A hard, bludgeoning fight running to Sept. 6 and the fall of Rimini proved his case.

January 1945 found the 1st Infantry Division facing the 1st Fallschirmjäger Division across the Senio River outside Ravenna. Another slugging match ensued that ended with the Germans again retreating after both sides suffered heavy casualties. But again, the Red Patch Devils stood victorious.

In April 1943, Germany’s 1st Fallschirmjäger Division was formed from elements of the 7th Flieger Division, which had fought in almost every German theatre of war since the September 1939 invasion of Poland. Consequently, most of the division’s paratroopers were hardened veterans—earning the nickname “Green Devils” early in the war. 

Stationed in Avignon, France, when the Allies invaded Sicily on July 10, the division immediately deployed to Italy. On July 12, one of its three regiments jumped onto an airfield outside Catania to block the British Eighth Army’s advance. Within 45 minutes, 1,400 paratroopers were ready for action. As the rest of the division arrived, it was organized into a fire brigade with elements racing to wherever the fighting was hottest. This was a familiar role for the paratroopers and one at which they excelled. As the campaign turned against the Germans, the division served as a rearguard covering the retreat and were the last to leave the island on Aug. 17.

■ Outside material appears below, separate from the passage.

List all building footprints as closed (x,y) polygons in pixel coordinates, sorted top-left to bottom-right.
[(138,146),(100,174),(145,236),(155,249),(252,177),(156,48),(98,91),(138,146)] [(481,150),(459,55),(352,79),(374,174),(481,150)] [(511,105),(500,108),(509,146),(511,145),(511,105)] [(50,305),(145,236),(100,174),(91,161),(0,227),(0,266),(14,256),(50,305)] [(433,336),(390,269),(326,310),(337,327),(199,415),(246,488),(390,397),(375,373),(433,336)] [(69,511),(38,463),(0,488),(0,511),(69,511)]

The division continued its fire-brigade role in Italy with a piecemeal deployment against the United States Fifth Army landings at Salerno.

In December, they raced across the Apennine Mountains to prevent the 1st Canadian Infantry Division from seizing Ortona. After withdrawing on the night of December 27-28, German Corporal Karl Bayerlein wrote: “The enemy gained a destroyed city. We left undefeated.” Major-General Christopher Vokes boasted that his Canadians gave the parachute division “a mauling…it will long remember.” The Germans did remember, and considered the Canadians to be Eighth Army’s shock troops. Whenever the Canadians appeared in future engagements, a bitter battle was assured.

After Ortona, the paratroopers deployed to Monte Cassino in defence of the German Gustav Line. Here they engaged in fierce fighting from January to May 1944, being pitted variously against American, Polish, Indian, British, New Zealand and, finally, Canadian troops. In March, at the height of the 1st Fallschirmjäger’s defence amid the ruins of the Abbey of Monte Cassino, Field Marshal Harold Alexander told Winston Churchill that he doubted “there are any troops in the world who could have…gone on fighting with the ferocity they have.”

Withdrawing to the Gothic Line, the division again tried unsuccessfully to stem a Canadian breakthrough on the Adriatic coast. It then fell back to the rivers near Ravenna for a final battle with the Canadians. On May 2, 1945, the paratroopers surrendered along with all other German forces in Italy.